North Korea carried out two underground nuclear tests in 2006 and 2009.

 

Moscow hasn’t confirmed that North Korea has already planted the nuclear bomb as part of its anticipated nuke test, a Russian diplomat said.

“A number of countries and international non-proliferation organizations have been warning that the test facility has been put on standby [ahead of the nuclear test],” Russia’s nuclear envoy Grigory Logvinov said.

“We have no actual proof that the charge has been planted. I doubt that anyone, apart from North Koreans, can know this for sure,” he added.

 

North Korean leader Kim Jong-un has ordered preparations for the planned nuclear test to come to a conclusion and imposed martial law in the country, the Chosun Ilbo newspaper has cited an unnamed South Korean source as saying Thursday.

According to the source, the test may be carried out earlier than expected. Some experts name February 16, the birthday of Kim Jong-il, or the inauguration of South Korea’s president-elect Park Chung-hee on January 25 as a possible launch date.

 

North Korea has renewed its threat to carry out a third nuclear test in its latest warning sparked by a tightening of UN sanctions, saying it is the “demand of the people.”

The comments on Saturday come a day after Pyongyang said the sanctions adopted earlier this week amounted to a “declaration of war”, threatening the South with unspecified “physical counter-measures”.

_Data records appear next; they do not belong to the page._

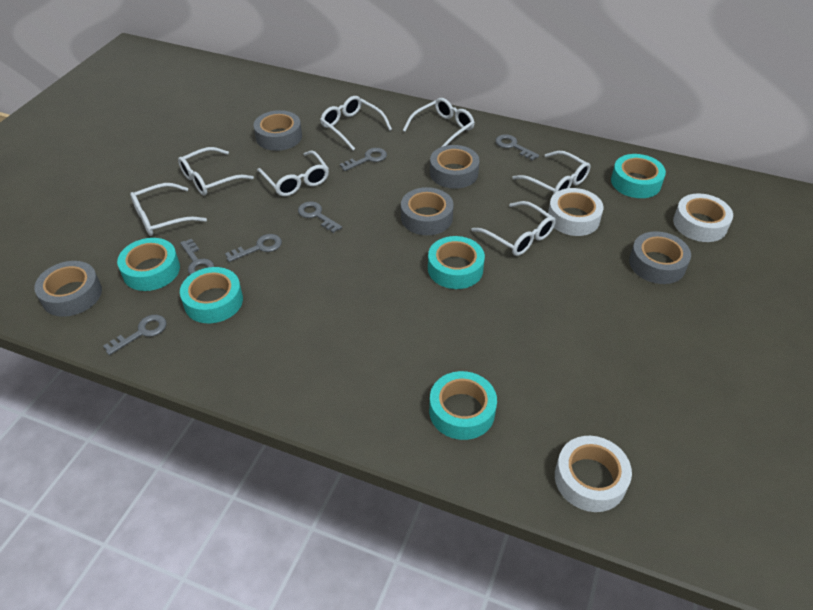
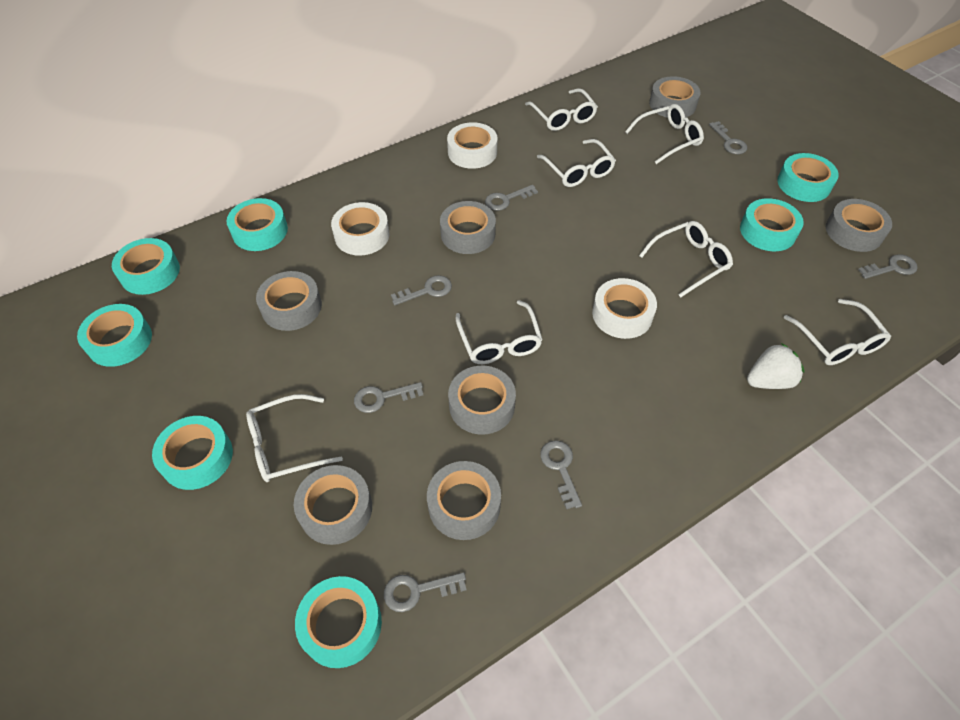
grey key: [103,315,167,355] [180,239,214,275] [225,234,282,262] [298,201,342,233] [340,148,387,171] [495,134,539,161] = 6 -> [354,382,423,413] [384,572,466,612] [391,275,452,305] [485,185,538,211] [540,440,582,509] [709,121,747,154] [858,254,918,279] = 7
grey tape: [34,261,102,317] [254,110,302,151] [401,187,454,235] [430,145,480,189] [629,231,691,284] = 5 -> [256,271,322,331] [294,465,372,545] [427,461,501,540] [440,201,496,254] [448,366,516,435] [649,76,700,118] [826,199,892,252] = 7
turquoise tape: [117,238,180,291] [180,267,243,323] [428,236,485,289] [429,371,497,440] [611,154,666,198] = 5 -> [77,304,152,367] [112,238,180,295] [152,416,233,490] [227,198,288,251] [295,576,382,668] [740,198,804,251] [777,153,839,202] = 7
white strawberry: none = 0 -> [747,343,805,389] = 1

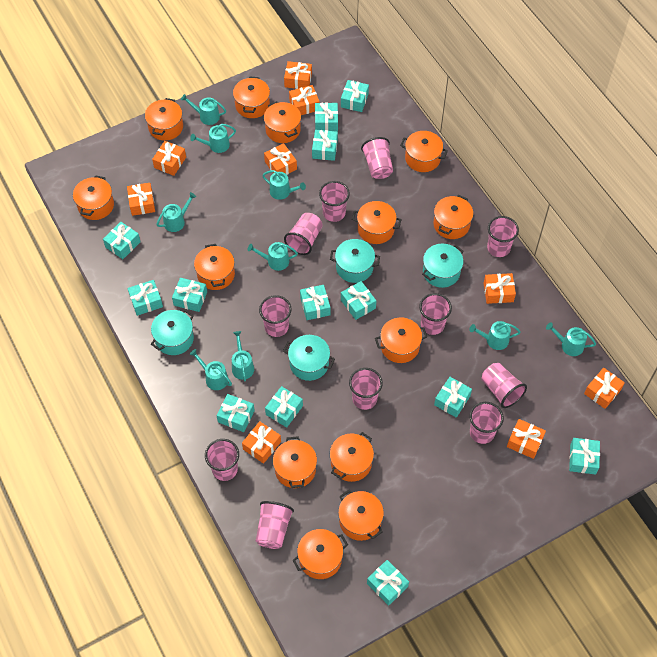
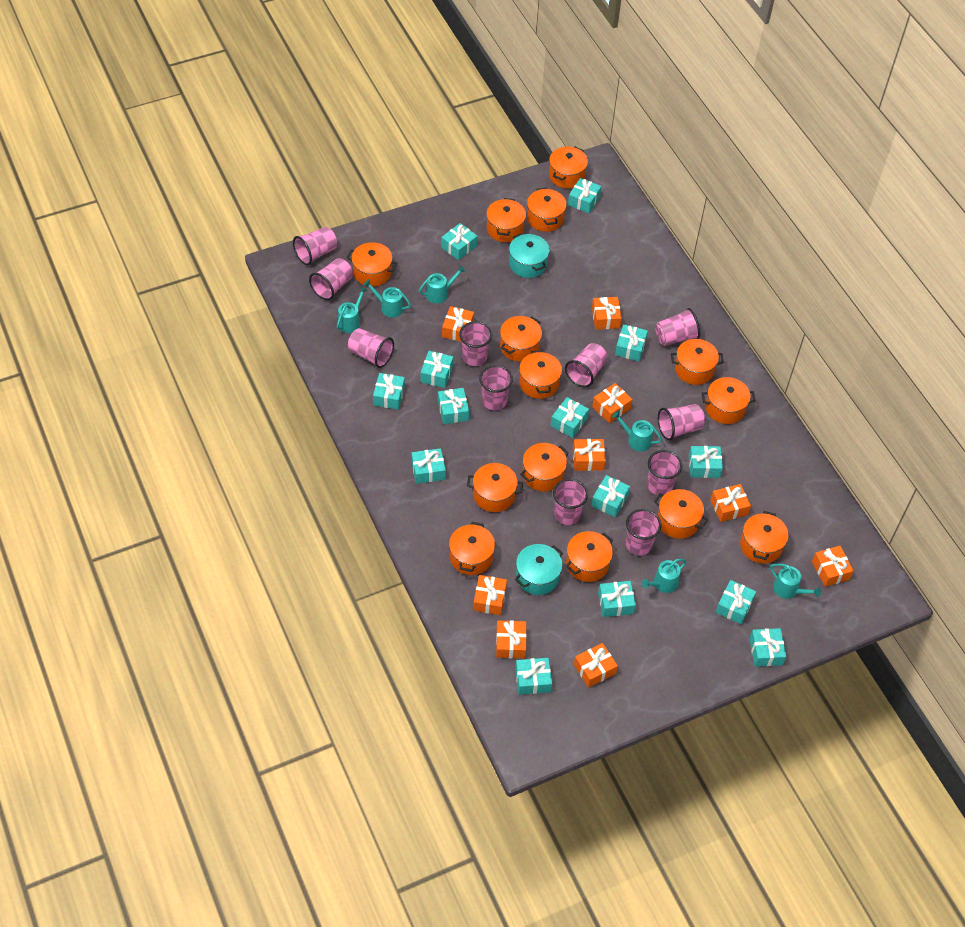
orange pot: [73,175,114,220] [145,98,183,141] [194,244,235,290] [233,77,270,118] [264,101,301,143] [273,436,317,488] [292,529,348,579] [330,432,374,482] [338,490,384,541] [352,201,402,244] [375,318,427,363] [400,131,448,172] [433,195,473,239] = 13 -> [347,242,398,287] [449,522,495,575] [467,463,523,512] [486,198,526,242] [500,316,542,362] [519,350,562,399] [520,443,569,491] [527,188,567,232] [549,146,588,188] [566,531,613,582] [654,489,708,539] [671,339,724,385] [701,377,755,424] [740,511,789,563] = 14
turquoise gift: [103,222,141,259] [128,280,163,316] [172,278,207,312] [216,394,255,432] [265,386,303,428] [300,285,331,320] [312,130,338,161] [315,103,338,132] [341,80,369,112] [341,281,376,320] [367,560,409,606] [434,377,472,418] [569,438,600,475] = 13 -> [373,373,405,410] [411,448,446,484] [420,351,453,388] [438,388,469,424] [441,223,478,260] [515,658,552,695] [551,397,589,438] [568,178,601,213] [591,475,630,517] [598,581,636,617] [615,324,648,361] [689,446,723,478] [716,580,756,624] [749,628,786,667] = 14
turquoise pot: [151,309,194,355] [283,335,335,381] [330,239,380,283] [422,243,463,288] = 4 -> [509,233,550,278] [515,544,563,595] = 2
turquoise watering can: [156,192,196,232] [181,94,226,125] [190,124,236,153] [190,349,232,390] [232,331,254,381] [248,242,298,271] [262,170,306,200] [469,321,521,350] [546,323,596,356] = 9 -> [337,287,367,333] [364,279,411,318] [419,265,465,303] [612,411,662,452] [641,559,686,593] [770,564,821,599] = 6

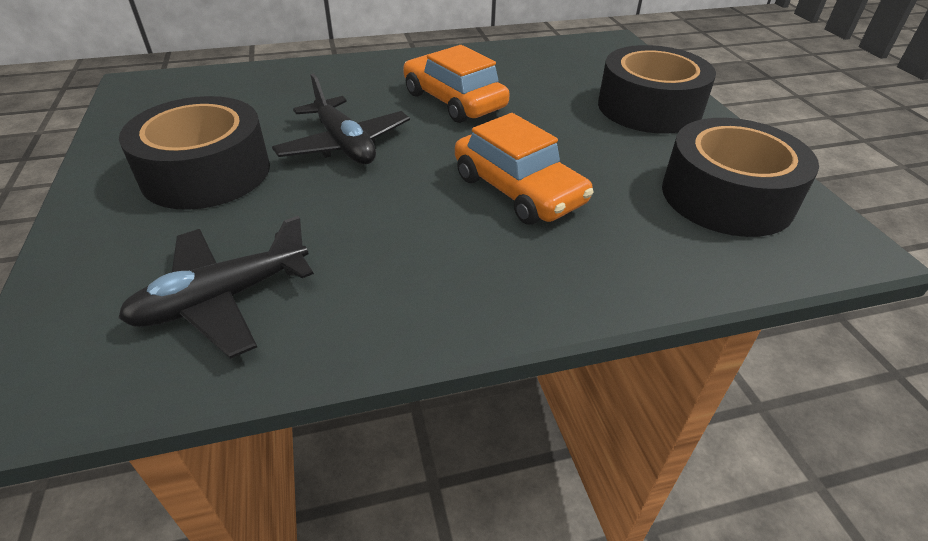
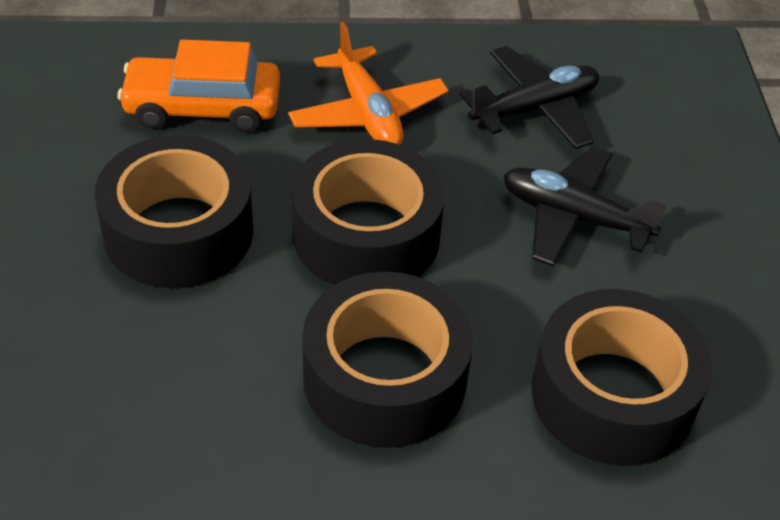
black tape: [119,96,270,210] [598,45,716,133] [662,118,819,237] = 3 -> [94,135,253,288] [292,139,445,285] [302,272,473,448] [532,289,712,466] = 4
orange car: [403,45,510,123] [455,113,594,225] = 2 -> [117,40,280,132] = 1
orange plane: none = 0 -> [288,22,449,145] = 1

“A nuclear test is the demand of the people,” said the Rodong Sinmun, the official daily newspaper of the ruling communist party in a signed commentary titled “We have no other option”.

“The people’s demand is that we must do something even greater than a nuclear test. The United Nations Security Council has left us with no other options,” it said.

The current upsurge in tensions has its roots in Pyongyang’s defiant decision to push ahead with a long-range rocket launch on December 12 – insisting it was a peaceful mission to place a satellite in orbit.

The rest of the world saw it as a banned ballistic missile test and on Tuesday the UN Security Council unanimously adopted a resolution that expanded the number of North Korean entities on an international blacklist.

The United States, supported by Japan and South Korea, spearheaded the UN resolution.